Submitted by natural_language_guy t3_ypxyud in MachineLearning

I am trying to build an NER model, but want multiple options for the spans...ex:

"I like green cats." -> {BOBI, BIII, BOOO, etc}

that I can feed into another algorithm to choose based on downstream criteria.

​

With something like T5, I would modify the beam search to give me a list of generative texts from most probable to nth most probable. With BERT, I don't know how to do this because I can't condition the result of a token classification on the previous one.

12

Comments

You must log in or register to comment.

suflaj t1_ivlokew wrote

BERT has no decoder. Hence you would need to add a decoder. You can use BERTs pretrained weights with huggingfaces EncoderDecoderModel.

8

new_name_who_dis_ t1_ivq7gwm wrote

To make Beam search work with BERT you'd need to change the way BERT works, which you could do but it's probably too complicated for what you want to do.

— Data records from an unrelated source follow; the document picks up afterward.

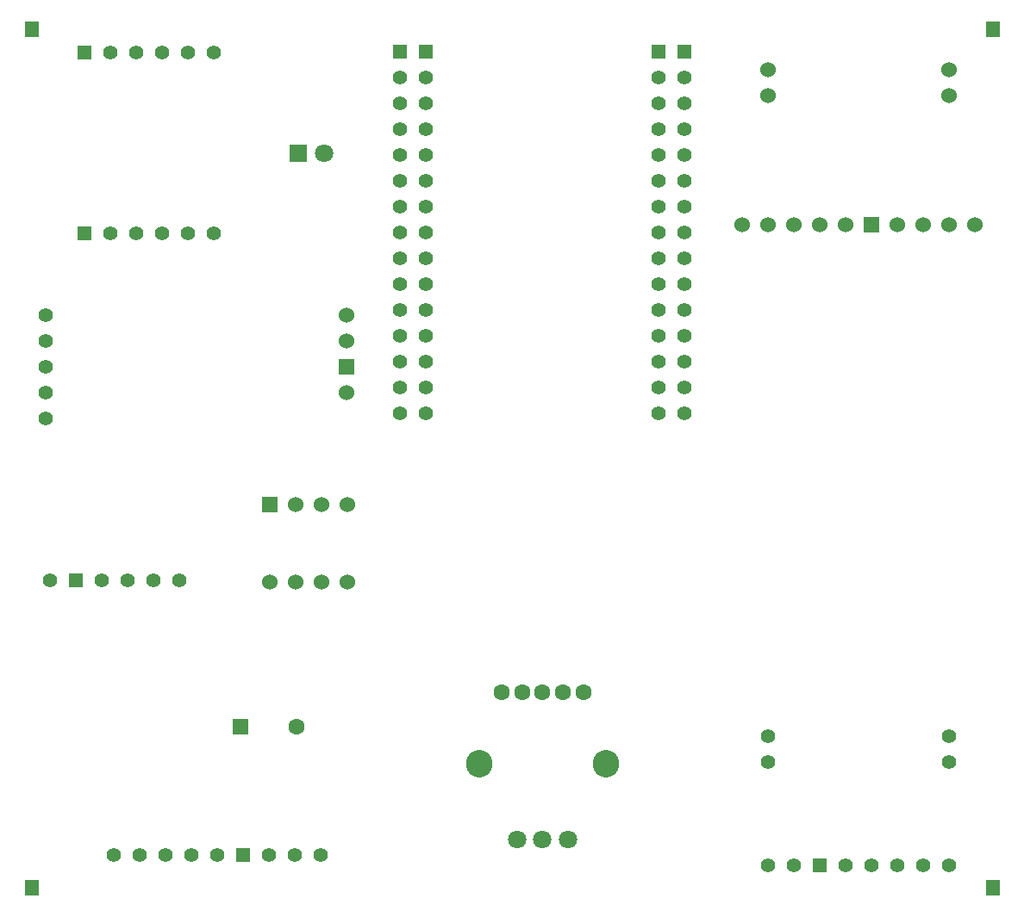
<source format=gbs>
%TF.GenerationSoftware,KiCad,Pcbnew,(5.1.10-1-10_14)*%
%TF.CreationDate,2021-12-01T23:10:12+09:00*%
%TF.ProjectId,EB-ESP32,45422d45-5350-4333-922e-6b696361645f,V1.0*%
%TF.SameCoordinates,Original*%
%TF.FileFunction,Soldermask,Bot*%
%TF.FilePolarity,Negative*%
%FSLAX46Y46*%
G04 Gerber Fmt 4.6, Leading zero omitted, Abs format (unit mm)*
G04 Created by KiCad (PCBNEW (5.1.10-1-10_14)) date 2021-12-01 23:10:12*
%MOMM*%
%LPD*%
G01*
G04 APERTURE LIST*
%ADD10R,1.400000X1.524000*%
%ADD11R,1.600000X1.600000*%
%ADD12C,1.600000*%
%ADD13C,1.800000*%
%ADD14R,1.800000X1.800000*%
%ADD15C,1.400000*%
%ADD16R,1.400000X1.400000*%
%ADD17O,2.600000X2.700000*%
%ADD18C,1.524000*%
%ADD19R,1.524000X1.524000*%
G04 APERTURE END LIST*
D10*
%TO.C,TP4*%
X-47200000Y-42200000D03*
%TD*%
%TO.C,TP3*%
X47200000Y-42200000D03*
%TD*%
%TO.C,TP2*%
X47200000Y42200000D03*
%TD*%
%TO.C,TP1*%
X-47200000Y42200000D03*
%TD*%
D11*
%TO.C,C1*%
X-26650000Y-26400000D03*
D12*
X-21150000Y-26400000D03*
%TD*%
D13*
%TO.C,Q1*%
X-18460000Y30000000D03*
D14*
X-21000000Y30000000D03*
%TD*%
D15*
%TO.C,J9*%
X-18840000Y-39000000D03*
X-21380000Y-39000000D03*
X-23920000Y-39000000D03*
D16*
X-26460000Y-39000000D03*
D15*
X-29000000Y-39000000D03*
X-31540000Y-39000000D03*
X-34080000Y-39000000D03*
X-36620000Y-39000000D03*
X-39160000Y-39000000D03*
%TD*%
%TO.C,J8*%
X25110000Y-27300000D03*
X25110000Y-29840000D03*
X42890000Y-27300000D03*
X42890000Y-29840000D03*
X42890000Y-40000000D03*
X40350000Y-40000000D03*
X37810000Y-40000000D03*
X35270000Y-40000000D03*
X32730000Y-40000000D03*
D16*
X30190000Y-40000000D03*
D15*
X27650000Y-40000000D03*
X25110000Y-40000000D03*
%TD*%
D17*
%TO.C,J7*%
X9200000Y-30000000D03*
X-3200000Y-30000000D03*
D13*
X5500000Y-37500000D03*
X3000000Y-37500000D03*
X500000Y-37500000D03*
D12*
X7000000Y-23000000D03*
X5000000Y-23000000D03*
X3000000Y-23000000D03*
X1000000Y-23000000D03*
X-1000000Y-23000000D03*
%TD*%
D18*
%TO.C,J6*%
X-16230000Y14080000D03*
X-16230000Y11540000D03*
D19*
X-16230000Y9000000D03*
D18*
X-16230000Y6460000D03*
D15*
X-45770000Y3920000D03*
X-45770000Y6460000D03*
X-45770000Y9000000D03*
X-45770000Y11540000D03*
X-45770000Y14080000D03*
%TD*%
%TO.C,J5*%
X16970000Y4440000D03*
X16970000Y9520000D03*
X16970000Y12060000D03*
X16970000Y14600000D03*
X16970000Y17140000D03*
X16970000Y19680000D03*
X16970000Y22220000D03*
X16970000Y24760000D03*
X16970000Y27300000D03*
X16970000Y29840000D03*
X16970000Y32380000D03*
X16970000Y34920000D03*
X16970000Y37460000D03*
D16*
X16970000Y40000000D03*
D15*
X16970000Y6980000D03*
D16*
X-10970000Y40000000D03*
D15*
X-10970000Y29840000D03*
X-10970000Y24760000D03*
X-10970000Y4440000D03*
X-10970000Y34920000D03*
X-10970000Y37460000D03*
X-10970000Y12060000D03*
X-10970000Y9520000D03*
X-10970000Y6980000D03*
X-10970000Y32380000D03*
X-10970000Y27300000D03*
X-10970000Y22220000D03*
X-10970000Y19680000D03*
X-10970000Y17140000D03*
X-10970000Y14600000D03*
X14430000Y6980000D03*
D16*
X14430000Y40000000D03*
D15*
X14430000Y37460000D03*
X14430000Y34920000D03*
X14430000Y32380000D03*
X14430000Y29840000D03*
X14430000Y27300000D03*
X14430000Y24760000D03*
X14430000Y22220000D03*
X14430000Y19680000D03*
X14430000Y17140000D03*
X14430000Y14600000D03*
X14430000Y12060000D03*
X14430000Y9520000D03*
X14430000Y4440000D03*
X-8430000Y4440000D03*
X-8430000Y6980000D03*
X-8430000Y9520000D03*
X-8430000Y12060000D03*
X-8430000Y14600000D03*
X-8430000Y17140000D03*
X-8430000Y19680000D03*
X-8430000Y22220000D03*
X-8430000Y24760000D03*
X-8430000Y27300000D03*
X-8430000Y29840000D03*
X-8430000Y32380000D03*
X-8430000Y34920000D03*
X-8430000Y37460000D03*
D16*
X-8430000Y40000000D03*
%TD*%
%TO.C,J4*%
X-42000000Y39890000D03*
D15*
X-39460000Y39890000D03*
X-36920000Y39890000D03*
X-34380000Y39890000D03*
X-31840000Y39890000D03*
X-29300000Y39890000D03*
X-29300000Y22110000D03*
X-31840000Y22110000D03*
X-34380000Y22110000D03*
X-36920000Y22110000D03*
X-39460000Y22110000D03*
D16*
X-42000000Y22110000D03*
%TD*%
D18*
%TO.C,J3*%
X-16190000Y-12210000D03*
X-18730000Y-12210000D03*
X-21270000Y-12210000D03*
X-23810000Y-12210000D03*
D19*
X-23810000Y-4590000D03*
D18*
X-21270000Y-4590000D03*
X-18730000Y-4590000D03*
X-16190000Y-4590000D03*
%TD*%
D15*
%TO.C,J2*%
X-32650000Y-12000000D03*
X-35190000Y-12000000D03*
X-37730000Y-12000000D03*
X-40270000Y-12000000D03*
D16*
X-42810000Y-12000000D03*
D15*
X-45350000Y-12000000D03*
%TD*%
D18*
%TO.C,J1*%
X42890000Y38240000D03*
X42890000Y35700000D03*
X25110000Y38240000D03*
X25110000Y35700000D03*
X45430000Y23000000D03*
X42890000Y23000000D03*
X40350000Y23000000D03*
X37810000Y23000000D03*
D19*
X35270000Y23000000D03*
D18*
X32730000Y23000000D03*
X30190000Y23000000D03*
X27650000Y23000000D03*
X25110000Y23000000D03*
X22570000Y23000000D03*
%TD*%
M02*

</source>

What you could do instead is just using a non-determenistic classifier, like a Mixture Density Network. It predicts several outputs as well as their likelihood.

2

natural_language_guy OP t1_ivsdjo8 wrote

If the advice is to discard BERT and go with MDN, do you think MDNs in this case would perform better than some large generative model like t5 with beam search?

The MDN does look interesting, and it looks like there are some libraries available for it already, but I don't have much experience using deep prob. models.

1

new_name_who_dis_ t1_ivtav2j wrote

No I’m not saying to discard Bert you still use the Bert as encoder and use mdn like network as a final layer. It could still be a self attention layer just trained with the mdn loss function. MDN isn't a different architecture, it's just a different loss function for your final output that isn't deterministic but allows for multiple outputs

1